Sources of information

There is one weird thing, why simon does not have its own data on the viewer?


Add more external datasets

experiment accuracy correct_pixels correct_size pass_32 vote_2
baseline 7.62% 70.89% 88.64% 23.25% 15.91%
add new datasets 7.86% 71.21% 88.74% 23.00% 15.66%
add neoneye tama 7.46% 71.33% 89.12% 22.50% 15.66%
add MINI-ARC 7.62% 71.41% 89.21% 26.62% 17.05%
remove neoneye tama 7.38% 71.22% 88.86% 24.75% 16.92%

The differences between experiments are small and probably not significative, let's make a brief summary of the added datasets:

  • neoneye's tama: 50 tasks with 100 variations each
  • PQA: 7 different tasks with lots of variations
  • MINI-ARC: 149 tasks with 4.5 samples per task
  • Kaggle: 14 tasks with 3.8 samples per task

Pretrain on datasets with more samples per task

Some of the datasets such as RE-ARC, PQA or neoneye's tama have a lot of samples for each task.
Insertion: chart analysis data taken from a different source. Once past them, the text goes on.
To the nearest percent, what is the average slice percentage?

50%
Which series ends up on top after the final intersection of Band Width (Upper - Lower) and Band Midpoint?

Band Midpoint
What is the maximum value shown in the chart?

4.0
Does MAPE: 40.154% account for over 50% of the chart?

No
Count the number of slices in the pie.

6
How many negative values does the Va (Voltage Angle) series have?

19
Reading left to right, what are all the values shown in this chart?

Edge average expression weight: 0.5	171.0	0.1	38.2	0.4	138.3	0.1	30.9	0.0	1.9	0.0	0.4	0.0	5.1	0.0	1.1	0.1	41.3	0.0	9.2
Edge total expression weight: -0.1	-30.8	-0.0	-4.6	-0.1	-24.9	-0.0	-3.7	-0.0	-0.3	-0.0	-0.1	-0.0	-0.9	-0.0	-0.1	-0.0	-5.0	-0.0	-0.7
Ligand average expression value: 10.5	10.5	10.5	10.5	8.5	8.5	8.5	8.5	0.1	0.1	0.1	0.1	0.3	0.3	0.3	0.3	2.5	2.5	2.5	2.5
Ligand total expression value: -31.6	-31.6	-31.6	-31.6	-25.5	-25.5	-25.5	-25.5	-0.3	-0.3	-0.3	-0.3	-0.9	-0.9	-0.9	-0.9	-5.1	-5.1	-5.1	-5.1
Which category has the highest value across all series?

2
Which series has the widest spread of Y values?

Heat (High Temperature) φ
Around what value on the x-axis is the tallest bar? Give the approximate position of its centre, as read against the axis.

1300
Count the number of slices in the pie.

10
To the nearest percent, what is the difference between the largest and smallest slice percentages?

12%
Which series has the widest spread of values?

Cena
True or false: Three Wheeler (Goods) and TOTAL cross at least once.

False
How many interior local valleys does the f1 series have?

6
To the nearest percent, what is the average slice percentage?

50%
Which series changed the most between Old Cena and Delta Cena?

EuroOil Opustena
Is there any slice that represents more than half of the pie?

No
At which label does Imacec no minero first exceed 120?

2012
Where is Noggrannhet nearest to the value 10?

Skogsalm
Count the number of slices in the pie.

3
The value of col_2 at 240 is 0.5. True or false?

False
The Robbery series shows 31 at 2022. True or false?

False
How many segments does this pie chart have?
Thus it might have sense to first pre-train the model on those datasets and on a second stage use all the available data.

experiment accuracy correct_pixels correct_size pass_32 vote_2
pretrain on big datasets + normal train 10.11% 72.79% 89.06% 28.25% 20.20%
double length train 9.93% 71.73% 87.80% 26.88% 17.30%

We see a small improvement, it might not be significative.


We have tried adding new external datasets to train. Results are not conclusive, it is not clear if adding this new datasets improves the validation scores.

Next steps


  • PQA: Perceptual Question Answering
    • Read the paper
    • The dataset is big, how to deal with it? Can I group all the common tasks together?
    • Check the colors
  • Visualize Simon datasets I have been looking at the code, but I don't see how to decode the datasets. I believe he only works with RLE encoded data.
  • Create a small dataset combining the 2 existing small kaggle datasets
  • ARC gym
  • Could it have sense to pretrain only on the datasets that have a lot of variation like RE-ARC and PQA?
  • Does neoneye tama improve accuracy?